## PROBLEM DESCRIPTION
The lines to return run from the one containing "Figure 8. Hysteresis" through the end of the material; give them exactly and leave out the pictures.

DATA BLOCK section start

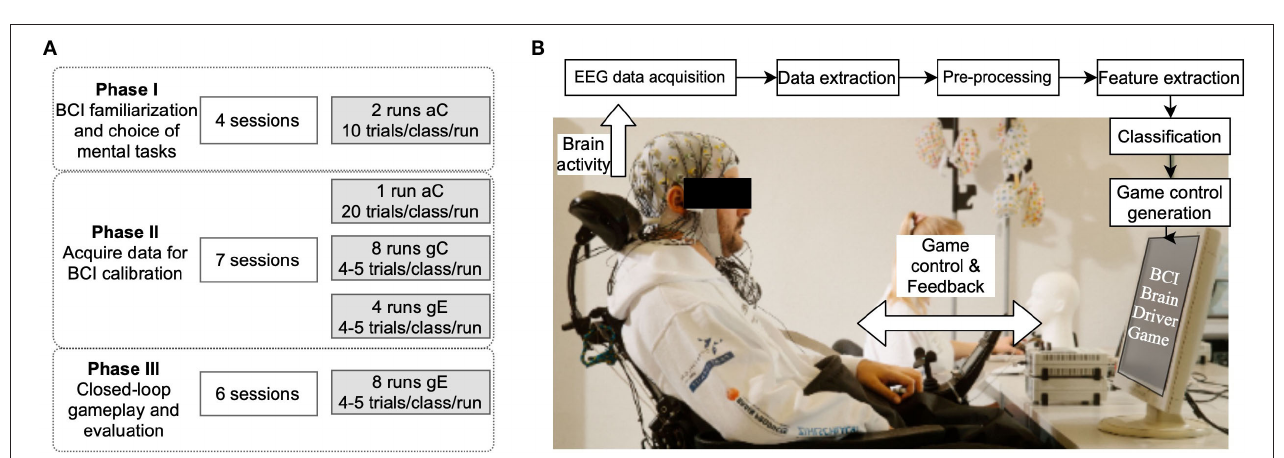
FIGURE 2 | Overview of experiment. (A) Strategy: summary of the training sessions that were analyzed in preparation to participate in Cybathlon. The objective of each experiment phase is indicated along with the number of experiment runs across the training sessions. (B) Setup: BCI facilitates a closed-loop interaction between the pilot and the game interface. The brain activity generated by the pilot as he performs mental tasks are translated to commands to control the movement of a virtual avatar in the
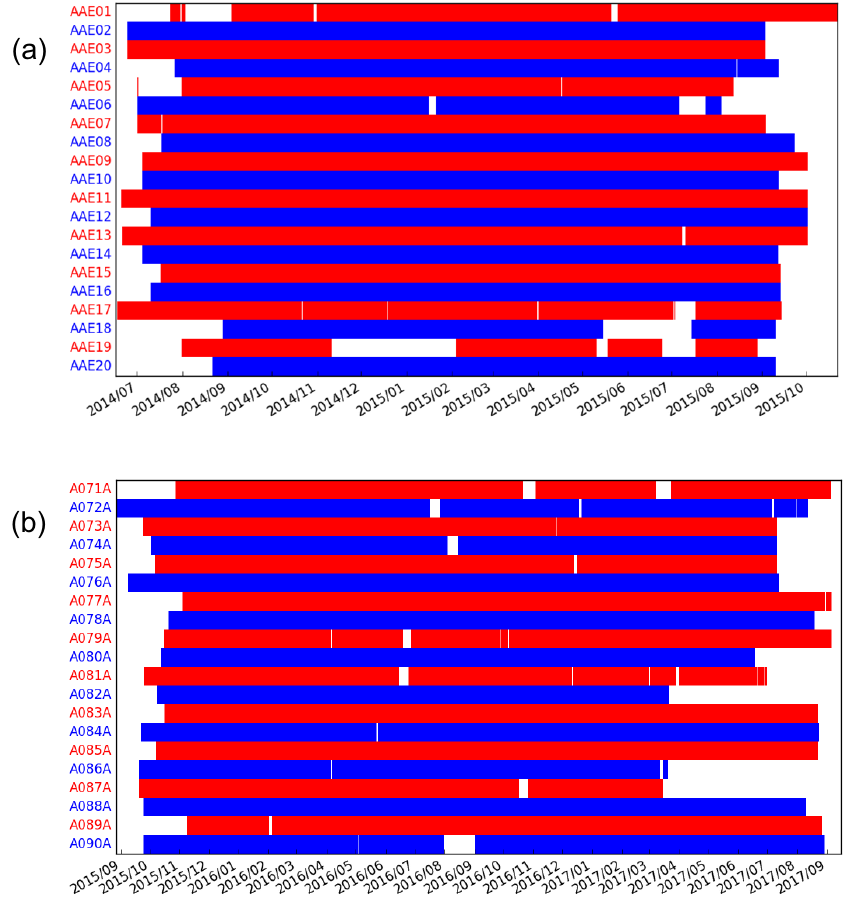
Figure 6. Data completeness of the MOBNET stations in the AlpArray projects: (a) in the AlpArray-EASI complementary field measure- ments and (b) in the ongoing AlpArray experiment.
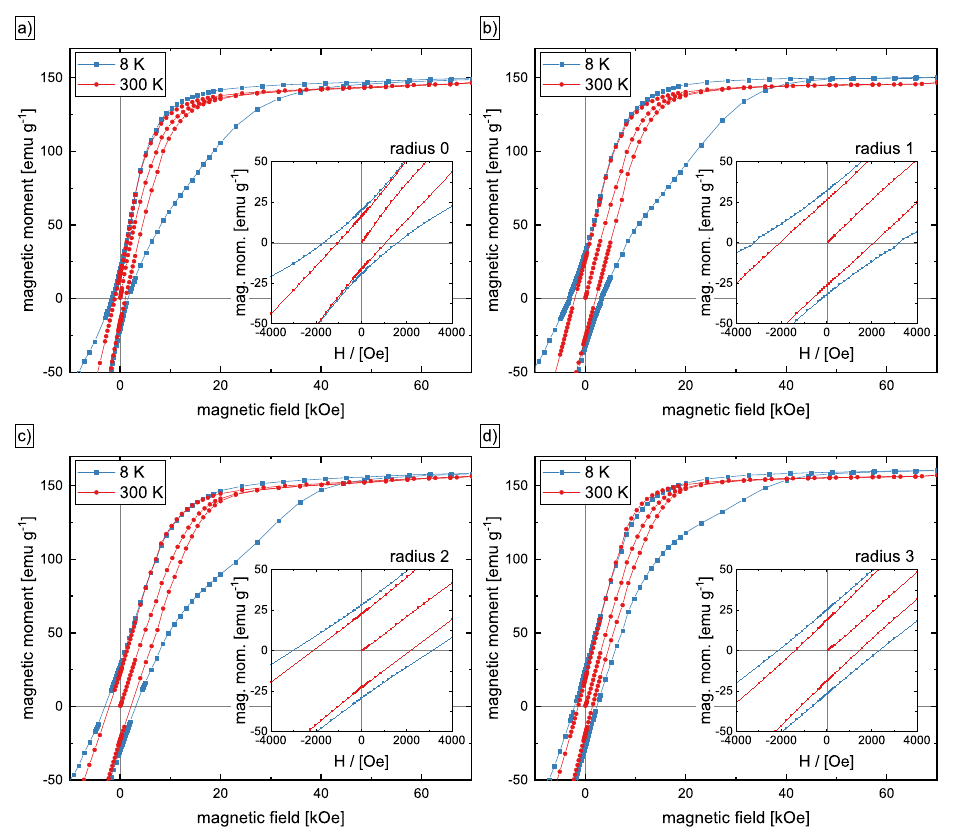
Figure 8. Hysteresis loops of HPT processed Fe-SmCo samples measured at 300 K (red, dots) and 8 K (blue, cubes) of a 47 wt.% Fe–53 wt.% SmCo 5 sample at ( a ) r0, ( b ) r1, ( c ) r2 and ( d )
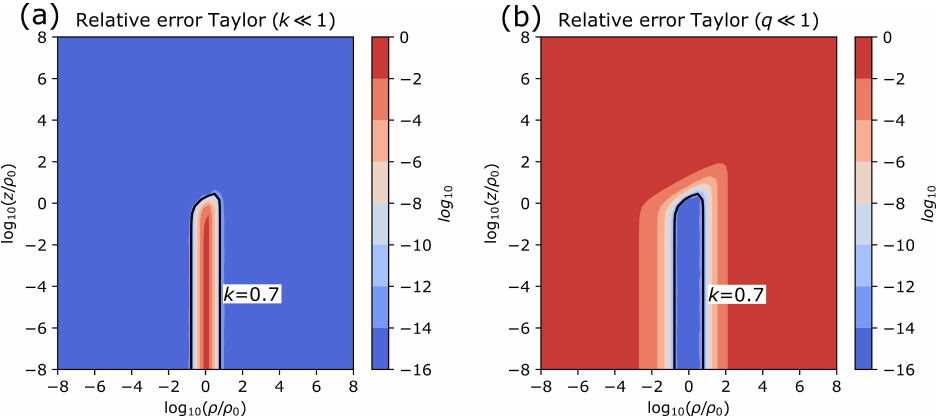
Figure 6. Vectorwise relative error of Taylor approximations of the B -field of a current loop. ( a ) Ex- pansion for small k . ( b ) Expansion for small q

DATA BLOCK section end

## ANSWER SPACE
Figure 8. Hysteresis loops of HPT processed Fe-SmCo samples measured at 300 K (red, dots) and 8 K (blue, cubes) of a 47 wt.% Fe–53 wt.% SmCo 5 sample at ( a ) r0, ( b ) r1, ( c ) r2 and ( d )
Figure 6. Vectorwise relative error of Taylor approximations of the B -field of a current loop. ( a ) Ex- pansion for small k . ( b ) Expansion for small q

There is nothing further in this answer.